**Passage provided:**

[Start of Attachment]

However, running a router is a somewhat different story. To power that  
plus your RPi you'll most likely need a UPS with mains level output to  
run the wall-warts for the RPi and router because they may want different  
input voltages. My commodity D-Link router wants 12v, so can't share a  
wall wart with the RPi.

While you can pick up mains UPS for under $100 they're really only  
designed to let you shut down a PC or EPOS system and may assume you'll  
be around to do a manual shutdown when you see the lights go off. That  
said, a 400 VA UPS might run your RPi and router for around 8 hours if  
the UPS and the RPI and router wall warts are 100% efficient. If we say  
that the UPS AC converter is 90% efficient and the wall warts can manage  
80%, make that something under 6 hours runtime as an off-the-head  
guess.

[End of Attachment]

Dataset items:

[Start of Attachment]

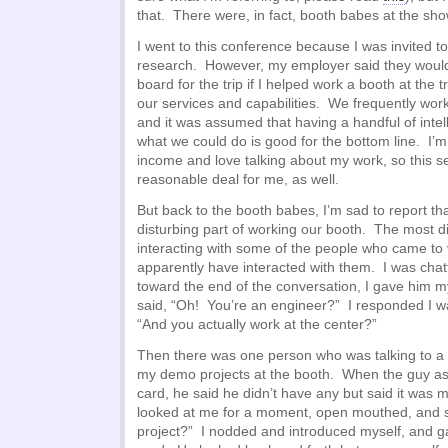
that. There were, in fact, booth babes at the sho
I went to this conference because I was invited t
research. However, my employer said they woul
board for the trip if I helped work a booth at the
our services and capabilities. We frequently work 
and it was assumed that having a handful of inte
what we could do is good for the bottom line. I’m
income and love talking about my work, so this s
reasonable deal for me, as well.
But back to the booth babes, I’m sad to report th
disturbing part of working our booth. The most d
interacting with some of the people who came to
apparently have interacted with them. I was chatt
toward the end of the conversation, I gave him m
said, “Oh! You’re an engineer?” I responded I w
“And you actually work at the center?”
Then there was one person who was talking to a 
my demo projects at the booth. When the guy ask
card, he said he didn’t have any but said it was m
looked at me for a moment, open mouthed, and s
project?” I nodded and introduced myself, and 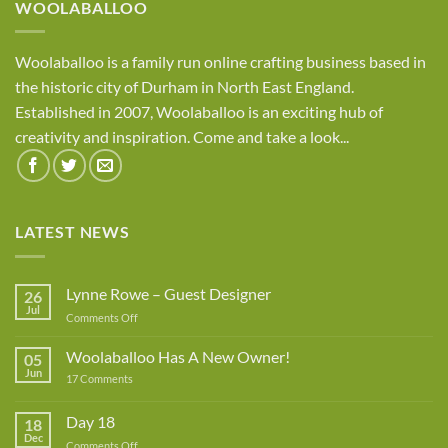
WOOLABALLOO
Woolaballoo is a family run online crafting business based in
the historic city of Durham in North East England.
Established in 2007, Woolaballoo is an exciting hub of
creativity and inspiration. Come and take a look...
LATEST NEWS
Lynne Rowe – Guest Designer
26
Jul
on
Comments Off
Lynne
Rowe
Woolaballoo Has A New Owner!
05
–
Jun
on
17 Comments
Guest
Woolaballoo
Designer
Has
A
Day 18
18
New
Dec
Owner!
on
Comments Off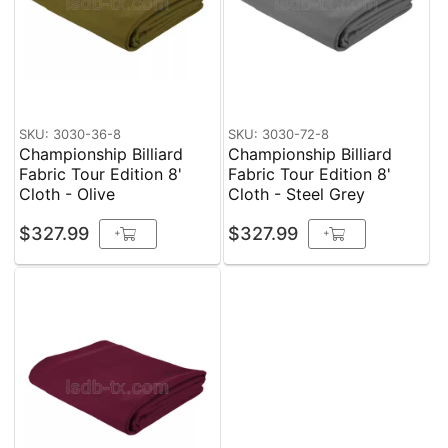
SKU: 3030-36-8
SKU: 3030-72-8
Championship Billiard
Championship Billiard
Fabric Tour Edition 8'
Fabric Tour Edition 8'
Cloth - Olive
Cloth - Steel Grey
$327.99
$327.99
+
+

[End of Attachment]
[Start of Attachment]

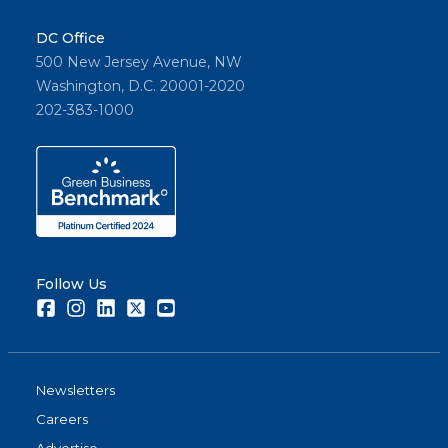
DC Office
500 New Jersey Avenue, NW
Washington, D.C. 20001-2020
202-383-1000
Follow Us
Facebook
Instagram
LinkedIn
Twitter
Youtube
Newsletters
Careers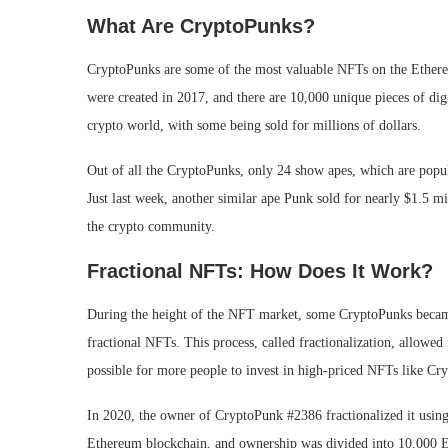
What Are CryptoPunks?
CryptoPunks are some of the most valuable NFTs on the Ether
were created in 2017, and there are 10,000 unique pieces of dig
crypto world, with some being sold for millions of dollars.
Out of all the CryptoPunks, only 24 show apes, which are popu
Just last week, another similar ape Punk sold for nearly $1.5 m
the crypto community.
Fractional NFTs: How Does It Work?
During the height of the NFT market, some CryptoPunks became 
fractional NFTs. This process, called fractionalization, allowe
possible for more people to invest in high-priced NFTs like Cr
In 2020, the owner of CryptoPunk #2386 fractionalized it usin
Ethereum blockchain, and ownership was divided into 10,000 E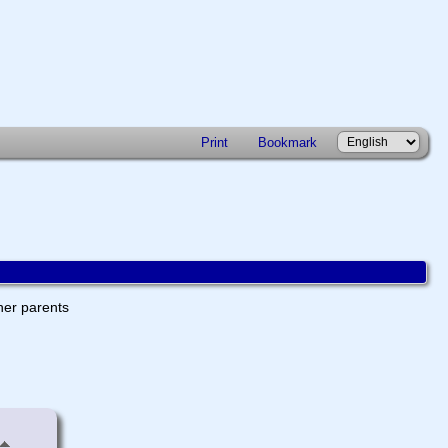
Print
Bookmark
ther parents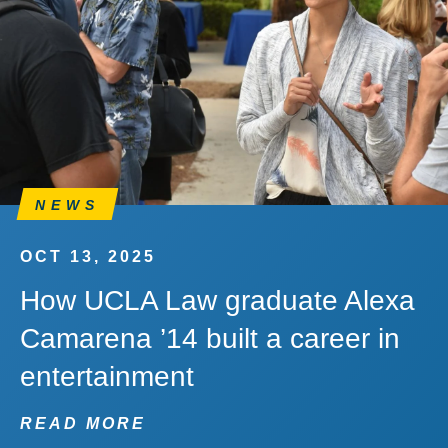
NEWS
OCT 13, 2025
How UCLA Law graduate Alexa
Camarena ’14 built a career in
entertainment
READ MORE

[End of Attachment]

**Parts of the exercise:**
(a) In the post about powering a Raspberry Pi and router from a UPS, rewrite everything from "However, running a" down to "with the RPi.", swapping "D-Link" for "Netgear".
(b) In the post about powering a Raspberry Pi and router from a UPS, what efficiency is assumed for the wall warts?
(c) Carry the post about powering a Raspberry Pi and router from a UPS forward from its last sentence.
You can leave the dataset items aside; they aren't required here.

**Responses to the tasks:**
(a)
However, running a router is a somewhat different story. To power that  
plus your RPi you'll most likely need a UPS with mains level output to  
run the wall-warts for the RPi and router because they may want different  
input voltages. My commodity Netgear router wants 12v, so can't share a  
wall wart with the RPi.

(b) 80%

(c)
======
If you want to go much beyond that in UPS capability, the costs go up. I  
didn't see anything on the low cost range that could tell my computer  
about power outages. We go through periods where the mains 'flick': the  
power drops for a few mS, enough to cause a PC's electronic mains switch  
to turn off and I decided that a UPS would be a good way to stop that  
happening and that it would be a good idea if it could let the computer  
know when the mains was off.  

So, I did a fair bit of research before buying a UPS and ended up getting  
a Riello Sentinel Pro 700, which gives an off-mains runtime for my house  
server (Dual Athlon @3.2 GHz) of 55 mins and provides a serial link for  
notifying the server of prolonged power outages etc so it can shut down  
cleanly.  

I could also run my router off it (4 mains outlets) but decided not to  
since there's no easy method of powering off the router at the same time  
as the server and leaving it sucking on a fully drained battery is a good  
way of wrecking it.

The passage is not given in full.